This project implemented RNN and LSTM language models by using PyTorch default functions. The model uses 30 time steps, a 100-dimensional embedding space, two hidden layers using a tanh() activation function, tied embeddings and 20 batches during training.
In other words, the hyper-parameters are:
Hyper-parameter | Value |
---|---|
batch size | 20 |
sequence length | 30 |
number of layers | 2 |
embedding size | 100 |
hidden size | 100 |
learning rate | (tune by experiments) |
The LSTM model also applied drop-out and gradient clipping.
The data used are wikitext2
as presented in ./data
directory. The data files in the directory are preprocessed,
low frequency words replaced with <unk>
, the sentences are tokenized.
The structure of the project a]is as follows:
.
├── data
│ ├── wiki.test.txt
│ ├── wiki.train.txt
│ └── wiki.valid.txt
├── LICENSE
├── README.md
├── rnn_model.ipynb
└── src
├── data_module.py
├── data_prep.py
├── lstm_pl.py
└── rnn_pl.py
A jupyter notebook version is in the root directory that can be uploaded along with datas to Google colab or AWS sagemaker.

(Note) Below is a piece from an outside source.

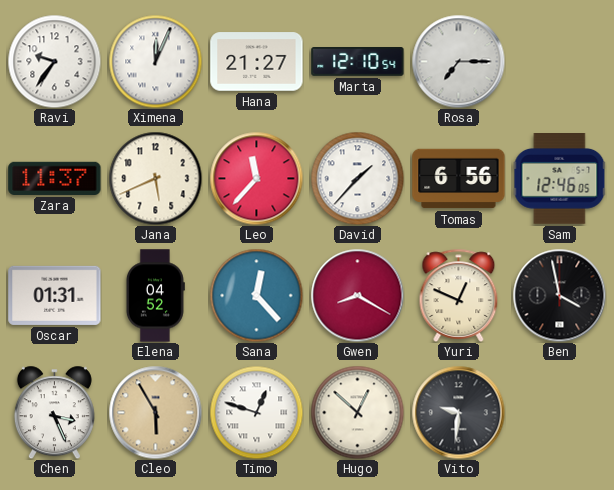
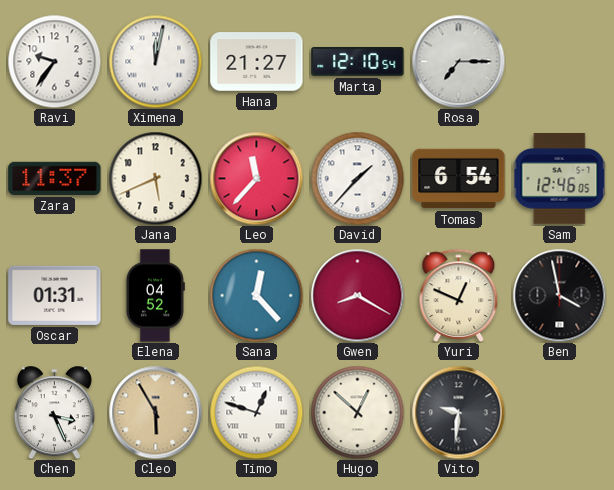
Ximena: 12:04 -> 12:02
Tomas: 6:56 -> 6:54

The following dependencies are required, please install by using the virtual environment of your choice:
pip install torch==1.10.2+cu113 torchvision==0.11.3+cu113 torchaudio==0.10.2+cu113 -f https://download.pytorch.org/whl/cu113/torch_stable.html
pip install pytorch_lightning
pip install nltk
python -m nltk.downloader punkt
pip install tensorboard
To run the project, navigate to ./src
and use commend python lstm_pl.py
or
rnn_pl.py
. Alternatively, you can load the jupyter notebook.
To view the result, run the commend tensorboard --logdir ./lightning_logs/
in
./src
, or view in Colab.
This project is licensed under the MIT License - see the LICENSE file for details.